Can we still rely on the courts to dispense justice and the law enforcement agents to execute the court directives without fear or favour?
What is so complex about the Esidakeni Farm debacle that the courts and the law enforcement agents are in a twist over how to handle it?
The story so far is that National University of Technology (NUST) lecturer Dumisani Madzivanyati has been attempting a forcible occupation of the farm which he occupied in July.
He claimed that the Lands ministry had allocated him a portion of the 555-hectare property in Umguza, Matabeleland North. The farm lawfully is owned by Kershelmar Farms (Pvt) Ltd, a company whose shareholders include Siphosami Patrick Malunga, a human rights advocate and son of the late national hero, Sydney Malunga; Zephaniah Dhlamini, a NUST lecturer and Charles Moyo, a miner.
There was particularly disturbing exchange involving Dhlamini, the police and Davison Gumbo, an associate of Madzivanyati. The police wanted the invaders to leave the farm.
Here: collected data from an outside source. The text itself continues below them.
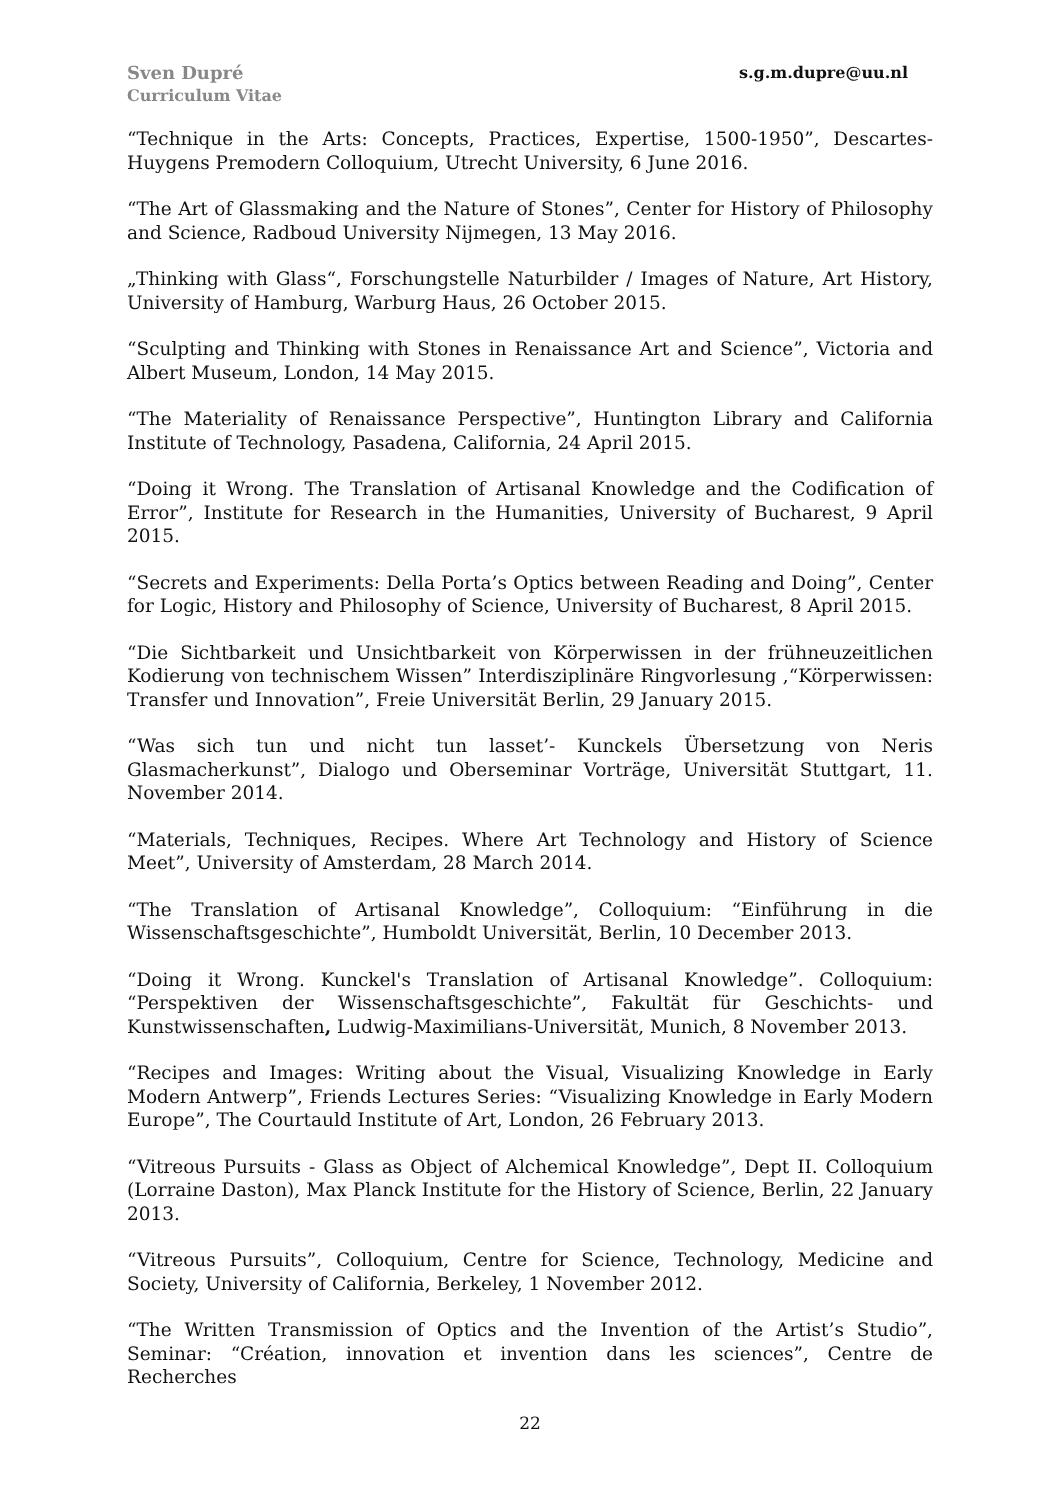Sven Dupré
Curriculum Vitae
s.g.m.dupre@uu.nl
“Technique in the Arts: Concepts, Practices, Expertise, 1500-1950”, Descartes-Huygens Premodern Colloquium, Utrecht University, 6 June 2016.
“The Art of Glassmaking and the Nature of Stones”, Center for History of Philosophy and Science, Radboud University Nijmegen, 13 May 2016.
„Thinking with Glass“, Forschungstelle Naturbilder / Images of Nature, Art History, University of Hamburg, Warburg Haus, 26 October 2015.
“Sculpting and Thinking with Stones in Renaissance Art and Science”, Victoria and Albert Museum, London, 14 May 2015.
“The Materiality of Renaissance Perspective”, Huntington Library and California Institute of Technology, Pasadena, California, 24 April 2015.
“Doing it Wrong. The Translation of Artisanal Knowledge and the Codification of Error”, Institute for Research in the Humanities, University of Bucharest, 9 April 2015.
“Secrets and Experiments: Della Porta’s Optics between Reading and Doing”, Center for Logic, History and Philosophy of Science, University of Bucharest, 8 April 2015.
“Die Sichtbarkeit und Unsichtbarkeit von Körperwissen in der frühneuzeitlichen Kodierung von technischem Wissen” Interdisziplinäre Ringvorlesung ,“Körperwissen: Transfer und Innovation”, Freie Universität Berlin, 29 January 2015.
“Was sich tun und nicht tun lasset’- Kunckels Übersetzung von Neris Glasmacherkunst”, Dialogo und Oberseminar Vorträge, Universität Stuttgart, 11. November 2014.
“Materials, Techniques, Recipes. Where Art Technology and History of Science Meet”, University of Amsterdam, 28 March 2014.
“The Translation of Artisanal Knowledge”, Colloquium: “Einführung in die Wissenschaftsgeschichte”, Humboldt Universität, Berlin, 10 December 2013.
“Doing it Wrong. Kunckel's Translation of Artisanal Knowledge”. Colloquium: “Perspektiven der Wissenschaftsgeschichte”, Fakultät für Geschichts- und Kunstwissenschaften, Ludwig-Maximilians-Universität, Munich, 8 November 2013.
“Recipes and Images: Writing about the Visual, Visualizing Knowledge in Early Modern Antwerp”, Friends Lectures Series: “Visualizing Knowledge in Early Modern Europe”, The Courtauld Institute of Art, London, 26 February 2013.
“Vitreous Pursuits - Glass as Object of Alchemical Knowledge”, Dept II. Colloquium (Lorraine Daston), Max Planck Institute for the History of Science, Berlin, 22 January 2013.
“Vitreous Pursuits”, Colloquium, Centre for Science, Technology, Medicine and Society, University of California, Berkeley, 1 November 2012.
“The Written Transmission of Optics and the Invention of the Artist’s Studio”, Seminar: “Création, innovation et invention dans les sciences”, Centre de Recherches
22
Gumbo responded: “I’m sure you can see we didn’t run away, it’s because Dhlamini no longer has jurisdiction, authority and right to be here. If you’re to back him and support him against the authority we have, we’ll have no choice but to take action.
“When we take action against you for supporting Dhlamini, the time will come when you have to stand by yourself as a police officer to explain your actions against the authority we have.”
This would have been laughable but for what has been happening since. Madzivanyati has defied two orders to vacate the farm issued by Justices Martin Makonese and Evengelista Kabasa.
He is also in defiance of the latest order issued by Justice Bongani Ndlovu that he be evicted and if he returns to the farm he must be arrested and detained.
So, dear President Emmerson Mnangagwa, at what point does the rule of law actually start applying in this case? These are some of the issues in play when the international investors opine about the absence of rule of law in the country, lack of respect for private property, selective application of law.
The law must be seen to be in operation and being respected, not the sorry saga we are witnessing.